Steve Niles is well known for “30 Days of Night,” and rightly so. He is less well known for “Simon Dark”, a short-lived series from 2008 which centers around dark magic and demons. It also stands out for being set in Gotham, and in a year-and-a-half run never guest stars any member of the Bat-family.
Written by Steve Niles
Illustrated by Scott Hampton
The most offbeat superhero in the DCU, from the creator responsible for the most offbeat horror comic, ’30 Days of Night’! Gotham City has a new protector…the urban legend they call Simon Dark. And he’s a very thin line of defence against a vicious serial killer!
144 pages / $14.99
The plot for this volume is difficult to summarize. It’s not that nothing happens – a lot does – it’s that the collection is largely just an introduction. The action in the early chapters exists more as a way to show who the characters are, and not just because action is cool. Through his encounters with Eddie the Machete, Simon meets and interacts with the people who will become his supporting cast. By the end of the trade, you’ll know who Simon and his friends are. You also know there is a villain, but not the goal or motivations of said villain.
As a collection, the single issues fit together mostly ok. The breaks are obvious, mostly because of the use of framed and splash pages. The plot doesn’t skip too much, as each chapter usually switches to a different scene. The one exception is between issues four and five, where the dialogue hiccups for a couple panels before moving on.
Niles’ character work is top notch, with every piece of dialogue sounding natural. There’s a particularly heartbreaking scene where Simon learns he’s the only one who can survive being decapitated. Up to that point, Simon has seemed like a dark vigilante who dealt brutal justice, but he was actually just innocent and child-like, thinking he was giving murderers the equivalent of a swat on the wrist. There’s also a surprisingly funny scene in chapter five when a man gets both hands ripped off.
If the writing has a weakness, it’s the lack of a solid narrative to hold the chapters together. Niles spends too much time letting us get to know the characters, and not enough time developing a plot. By the end of the trade, the villains remain mysteries in hoods, with only a hint at some brewing trouble. No conflict is really presented or resolved. These issues feel like the first act of a larger story, instead of a story by themselves. Now, it’s important to know this isn’t exactly Niles’ fault. He wrote a good tale, it just took more than six issues to tell. If DC had collected the first twelve issues instead, this wouldn’t be an issue. Then again, maybe the cost of the collection would’ve been prohibitive.

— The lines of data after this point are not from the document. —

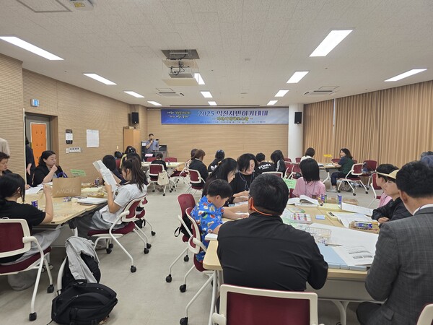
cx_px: 216
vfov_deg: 58.9
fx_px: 288
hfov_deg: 73.9
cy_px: 162
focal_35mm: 23
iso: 125
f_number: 1.7
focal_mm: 6.3
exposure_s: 1/120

Scott Hampton’s art is a great fit for this book. It has a rough, gritty feel similar to Sean Phillips, and Chris Chuckry’s flat palette help to evoke the sense of darkness in this otherwise nice part of Gotham. Hampton’s scenery is both detailed and subtle, easily distinguishable without distracting from the main focus of the panels. The way he blurs the edges of the background evokes a sense of distance and fog, while at the same time acting to show the disconnect the characters feel from their surroundings. Hampton packs at least some scenery into every scene, never taking a short cut to leave empty space. If the art has a low point, it’s the occasional flat or lifeless expression. The two main females in “Simon Dark” are sometimes hard to tell apart, except for the colors of their coats. Most times though, these aren’t an issue.
As far as special features go, the trade is bare bones. Covers are included between chapter breaks, but that’s all there is. No sketches, no scripts, and no introduction or afterword. The book is still a good value, though, because the cover price essentially gives you an issue for free. Copies are also available way below cover price on Amazon, including one as low as $3.99.
Final verdict: 6.5 – A good read, but only worth buying if you’re ready to commit to the second trade as well.